(WHAT YOU WILL DO)
a. In the supplied passage, to whom does St. Ignatius of Antioch write the instruction that the brethren should love their wives as the Lord loves the church?
b. For each statement, say yes or no as to whether it agrees with the supplied passage, and quote the words of the passage that decide it: (i) The writer of Hebrews opens the moral part of his letter by proclaiming the unity of faith and life. (ii) St. Ignatius encourages those who keep chastity to boast of it. (iii) Marital chastity is described as a minor theme in the early Church.
c. Reproduce the section of the supplied passage starting with "The writer of" and going on through "(Heb 12: 1-2).".

(SUPPLIED PASSAGE)
########################################

The writer of the Letter to the Hebrews has placed these moral exhortations clearly within a new and total form of life into which human seeking has been forged under the tutelage of faith in the God of Jesus Christ. He introduces the moral part of his letter with the proclamation of the indivisible unity of faith and life, “Therefore, since we are surrounded by so great a cloud of witnesses, let us also lay aside every weight, and sin which clings so closely, and let us run with perseverance the race that is set before us, looking to Jesus the pioneer and perfecter of our faith, who for the joy that was set before him endured the cross, despising the shame, and is seated at the right hand of the throne of God” (Heb 12: 1-2).
The inviolability of marital chastity is likewise a prominent theme in the early Church. St. Ignatius of Antioch writes to Polycarp. “Tell my sisters to love the Lord and be contented with their husbands in body and spirit. In the same way charge my brethren also in the name of Jesus Christ to love their wives as the Lord loves the church ” (5).
St. Ignatius counsels the virtue of virginity while he gives a strong admonishment not to make a display of it: “ If anyone is able to maintain chastity to the honor of the flesh of the Lord, let him maintain it without boasting. If he boasts of it, he is lost, and if anyone besides the bishop knows it, he is ruined.” St. Ignatius is applying the importance Jesus placed on the quiet way in which Christians should go about various ascetical practices like praying, fasting and almsgiving, “But when you give alms, do not let your left hand know what your right hand is doing so your alms may be in secret; and your Father who sees in secret will reward you” (Mt. 6: 4).

########################################

(DATA EXTRACT)

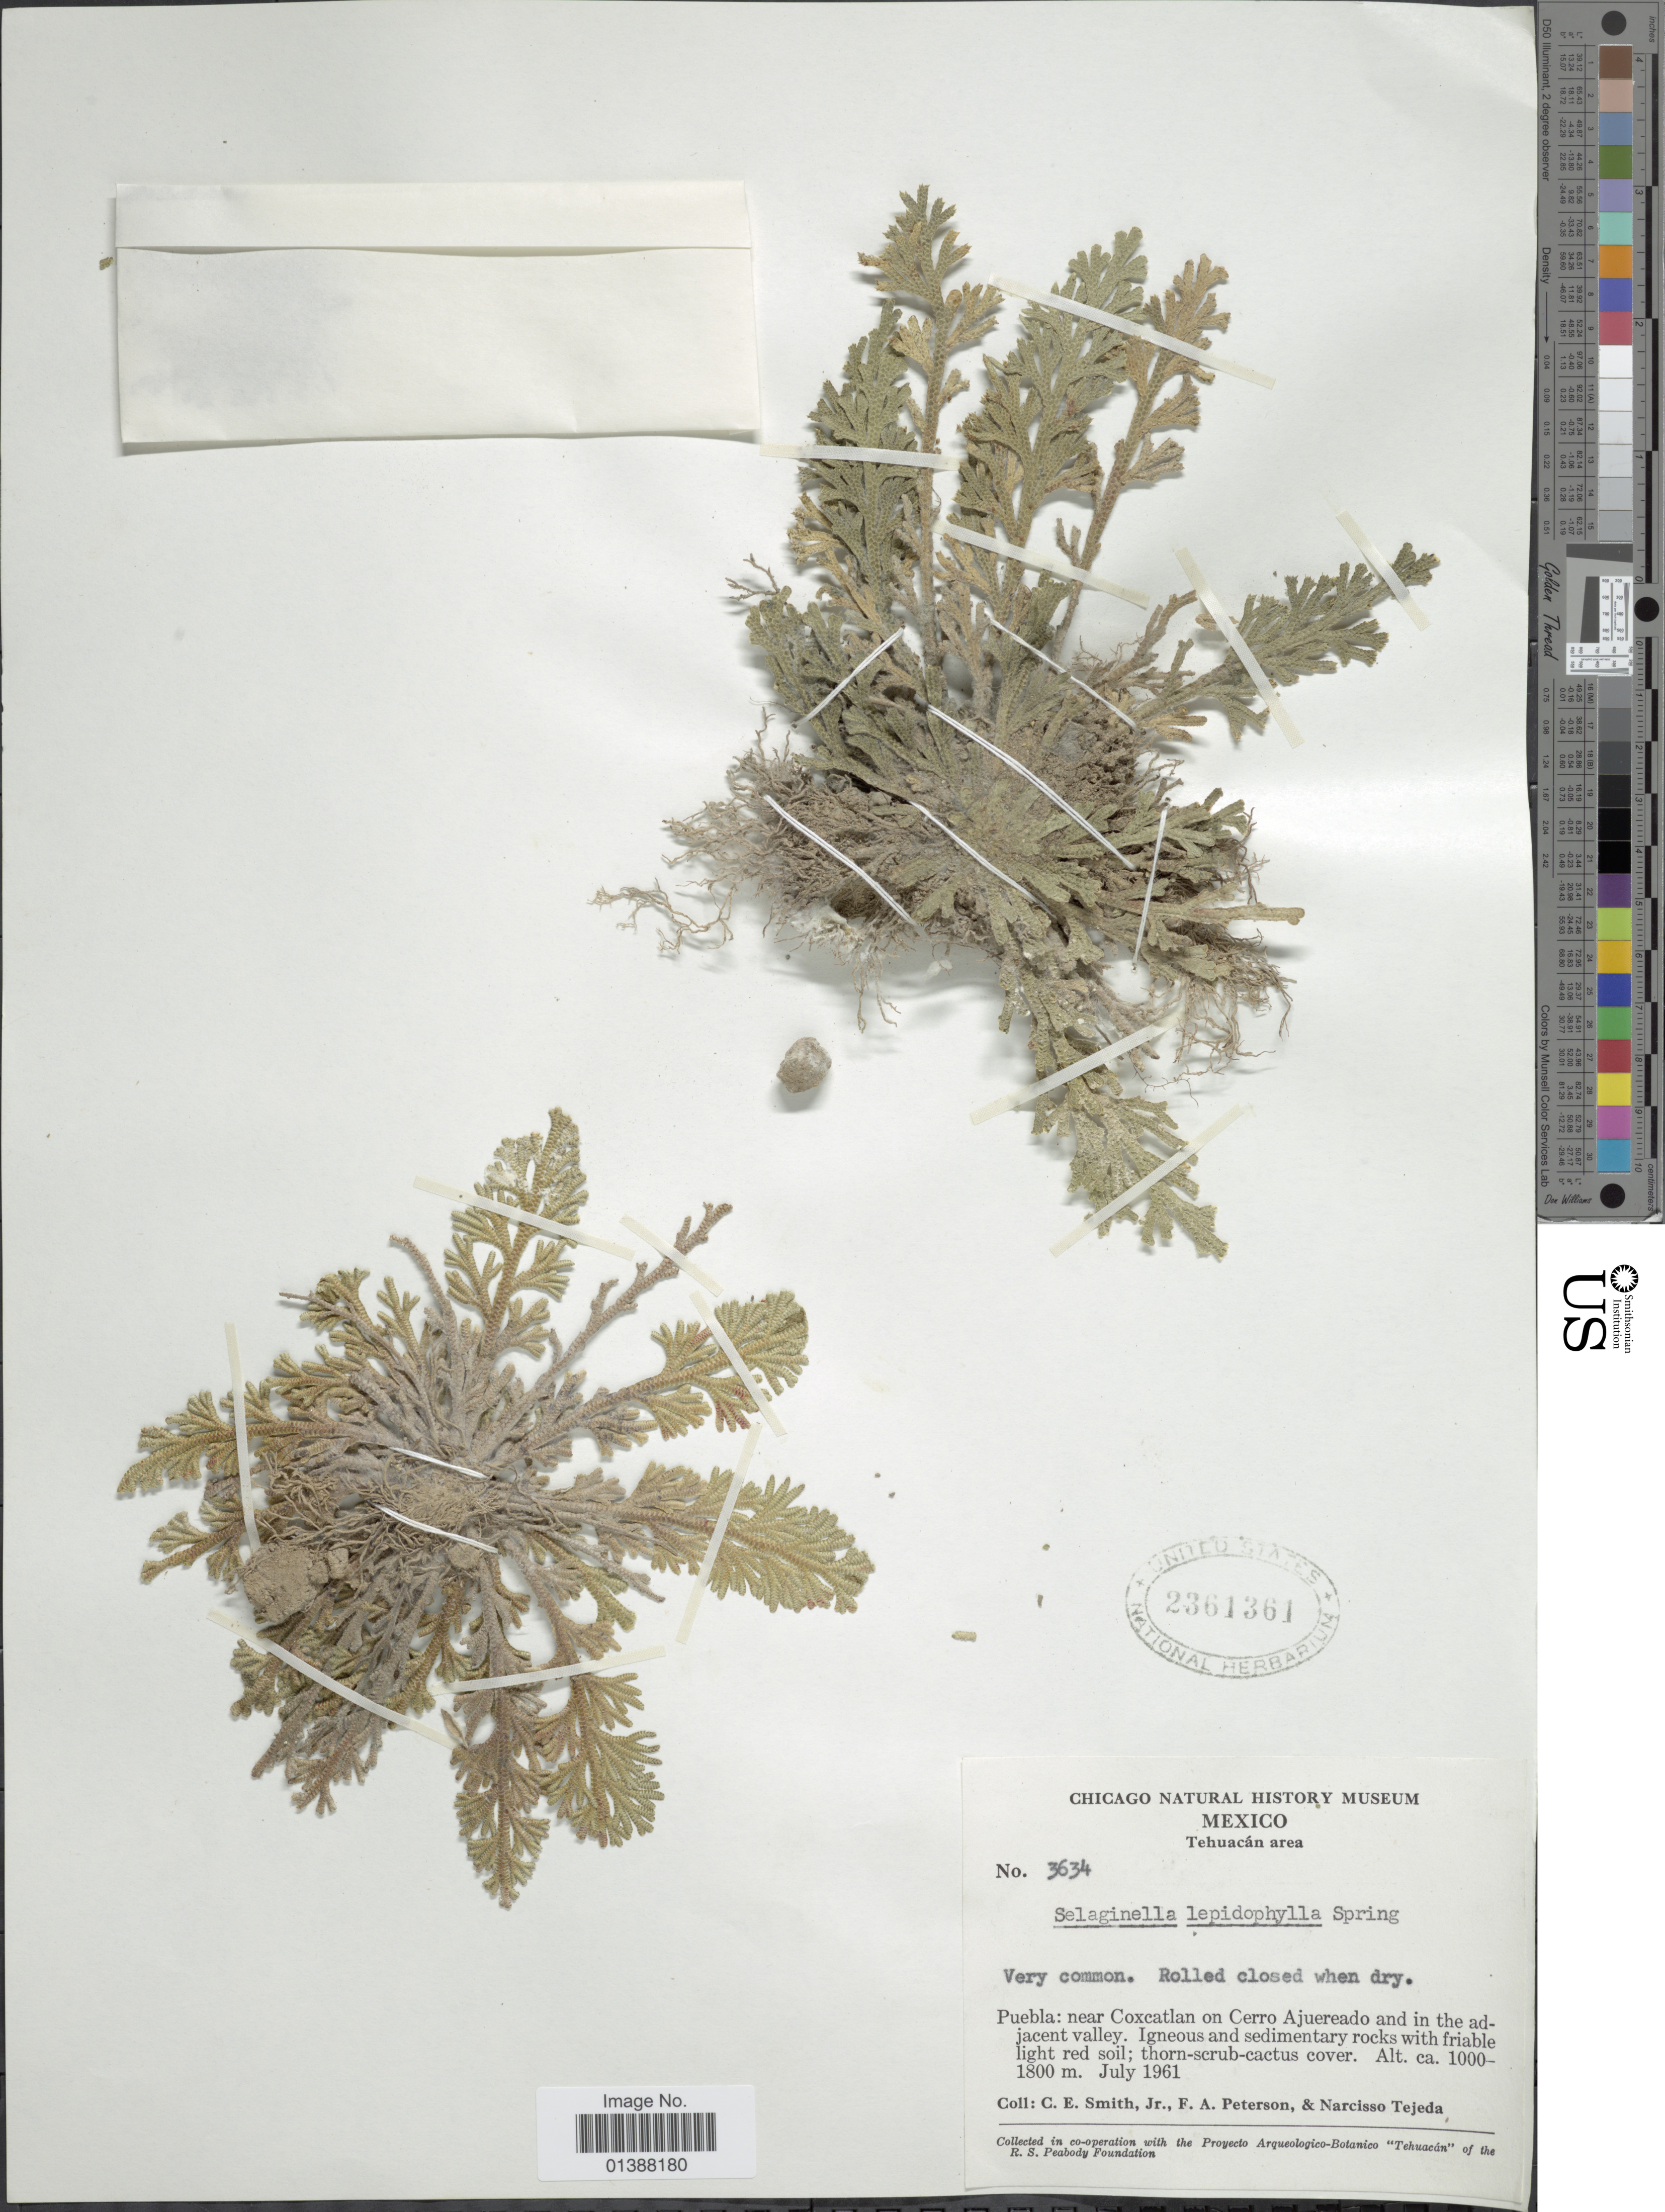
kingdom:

########################################

(RESPONSES PER TASK)
a. Polycarp.

b.
(i) Yes: "He introduces the moral part of his letter with the proclamation of the indivisible unity of faith and life"
(ii) No: "let him maintain it without boasting. If he boasts of it, he is lost"
(iii) No: "The inviolability of marital chastity is likewise a prominent theme in the early Church."

c.
The writer of the Letter to the Hebrews has placed these moral exhortations clearly within a new and total form of life into which human seeking has been forged under the tutelage of faith in the God of Jesus Christ. He introduces the moral part of his letter with the proclamation of the indivisible unity of faith and life, “Therefore, since we are surrounded by so great a cloud of witnesses, let us also lay aside every weight, and sin which clings so closely, and let us run with perseverance the race that is set before us, looking to Jesus the pioneer and perfecter of our faith, who for the joy that was set before him endured the cross, despising the shame, and is seated at the right hand of the throne of God” (Heb 12: 1-2).